# AFI 2010 Loans, Grants, and Scholarships



## leemyoung (Mar 23, 2010)

I am starting this new topic hoping to get information concerning AFI financing for accepted AFI fellows.  I would like to know, apart from FAFSA subsidized and unsubsidized loans, how past and current students have paid for AFI.

I have recently been accepted into the school.  I am a white 23 year old student.  I have an undergraduate degree and my father makes under 60,000 a year.  Of course, I created this topic for everyone to benefit from, so if your background is very different from mine, please post anyways as it might help someone else.  

I have applied for FAFSA (both subsidized and unsubsidized).  I am considering applying for the FAFSA plus loan, but would like to know whether it covers the estimated living expenses given by AFI.  When I find that information, I'll post it here.


----------



## leemyoung (Mar 23, 2010)

The FAFSA plus loan does cover the estimated living expenses given in the tuition cost if you are eligible.


----------



## levimfs (Mar 23, 2010)

I am also an accepted fellow, who is trying to figure out ways to pay for AFI.  I am a 27 year old veteran of the Navy. I am willing to take out any loans that I can to pay for school. I was under the impression that the loans available would only cover up to 40k. Am I mistaken? I haven't received my financial aid package yet... Has anyone else?


----------



## Silverlenz (Mar 23, 2010)

levimfs,

I'm a college academic advisor and was wondering if you qualify for the new Post 911/ Chapter 33 GI Bill.

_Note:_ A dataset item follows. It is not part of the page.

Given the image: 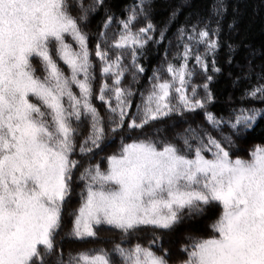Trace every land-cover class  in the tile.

If you do you may want to consider applying for it. It could help you out with your cost of tuition. 

SilverLenz


----------



## Ben (Mar 23, 2010)

Wondering about the same thing.


----------



## leemyoung (Mar 23, 2010)

I believe the subsidized and unsubsidized FAFSA cover up to 20,000 dollars of your tuition cost.  The FAFSA plus covers both the tuition cost and the estimated living expenses.  In order to get the FAFSA plus loan you must have completed undergrad.  So, you could potentially be loaned 64,950.  I would definitely check into the GI bill though.  That would be great.


----------



## Kieran (Mar 23, 2010)

My understanding of the financial aid payouts is the same as leemyoung's.

My plan was to apply to subsidized and unsubsidized FAFSA for 20,000 and also apply for Grad Plus, in which I would still be eligible for 44,950. A person could apply to Grad Plus and receive the full amount for tuition and living expenses (64,950, if completed undergrad). But the interest rate for the subsidized and unsubsidized FAFSA loans is set lower than the Grad Plus, so it seems best to get as much from the regular FAFSA loans and then any additional aid needed from Grad Plus.


----------



## levimfs (Mar 23, 2010)

From what I understand I used up my GI Bill in my first four years of college and in my last semester as an undergrad they extended the bill to five years? But I always assumed that I wasnt eligible for the final year, because my benefits were exhausted prior to the extension. 

Does anyone know what kind of credit rating is needed to be eligible for the grad plus and if a cosigner is allowed?


----------